**Data extracts**
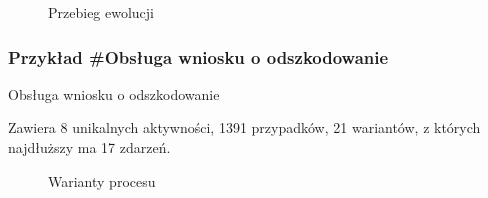 \begin{figure}[H]
	\caption{\label{fig:flow_chart}Przebieg ewolucji}
\end{figure}

\subsubsection{Przykład \#Obsługa wniosku o odszkodowanie}
Obsługa wniosku o odszkodowanie

Zawiera 8 unikalnych aktywności, 1391 przypadków, 21 wariantów, z których najdłuższy ma 17 zdarzeń. 
\begin{figure}[!ht]
	\caption{\label{fig:flow_chart}Warianty procesu}
\end{figure}

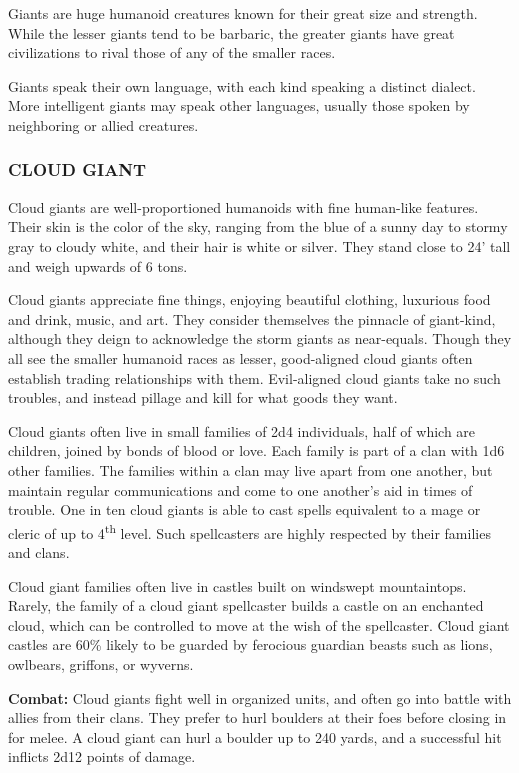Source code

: \begin{multicols}{2}

Giants are huge humanoid creatures known for their great size and strength. While the lesser giants tend to be barbaric, the greater giants have great civilizations to rival those of any of the smaller races.

Giants speak their own language, with each kind speaking a distinct dialect. More intelligent giants may speak other languages, usually those spoken by neighboring or allied creatures.

\subsubsection{CLOUD GIANT}

Cloud giants are well-proportioned humanoids with fine human-like features. Their skin is the color of the sky, ranging from the blue of a sunny day to stormy gray to cloudy white, and their hair is white or silver. They stand close to 24' tall and weigh upwards of 6 tons.

Cloud giants appreciate fine things, enjoying beautiful clothing, luxurious food and drink, music, and art.  They consider themselves the pinnacle of giant-kind, although they deign to acknowledge the storm giants as near-equals. Though they all see the smaller humanoid races as lesser, good-aligned cloud giants often establish trading relationships with them. Evil-aligned cloud giants take no such troubles, and instead pillage and kill for what goods they want.

Cloud giants often live in small families of 2d4 individuals, half of which are children, joined by bonds of blood or love. Each family is part of a clan with 1d6 other families. The families within a clan may live apart from one another, but maintain regular communications and come to one another's aid in times of trouble. One in ten cloud giants is able to cast spells equivalent to a mage or cleric of up to 4\textsuperscript{th} level. Such spellcasters are highly respected by their families and clans.

Cloud giant families often live in castles built on windswept mountaintops. Rarely, the family of a cloud giant spellcaster builds a castle on an enchanted cloud, which can be controlled to move at the wish of the spellcaster. Cloud giant castles are 60\% likely to be guarded by ferocious guardian beasts such as lions, owlbears, griffons, or wyverns.

\textbf{Combat:} Cloud giants fight well in organized units, and often go into battle with allies from their clans. They prefer to hurl boulders at their foes before closing in for melee. A cloud giant can hurl a boulder up to 240 yards, and a successful hit inflicts 2d12 points of damage.


\end{multicols}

**What is needed**
Where a line of the records has the string "smaller", copy that line.

**Task result**
Giants are huge humanoid creatures known for their great size and strength. While the lesser giants tend to be barbaric, the greater giants have great civilizations to rival those of any of the smaller races.
Cloud giants appreciate fine things, enjoying beautiful clothing, luxurious food and drink, music, and art.  They consider themselves the pinnacle of giant-kind, although they deign to acknowledge the storm giants as near-equals. Though they all see the smaller humanoid races as lesser, good-aligned cloud giants often establish trading relationships with them. Evil-aligned cloud giants take no such troubles, and instead pillage and kill for what goods they want.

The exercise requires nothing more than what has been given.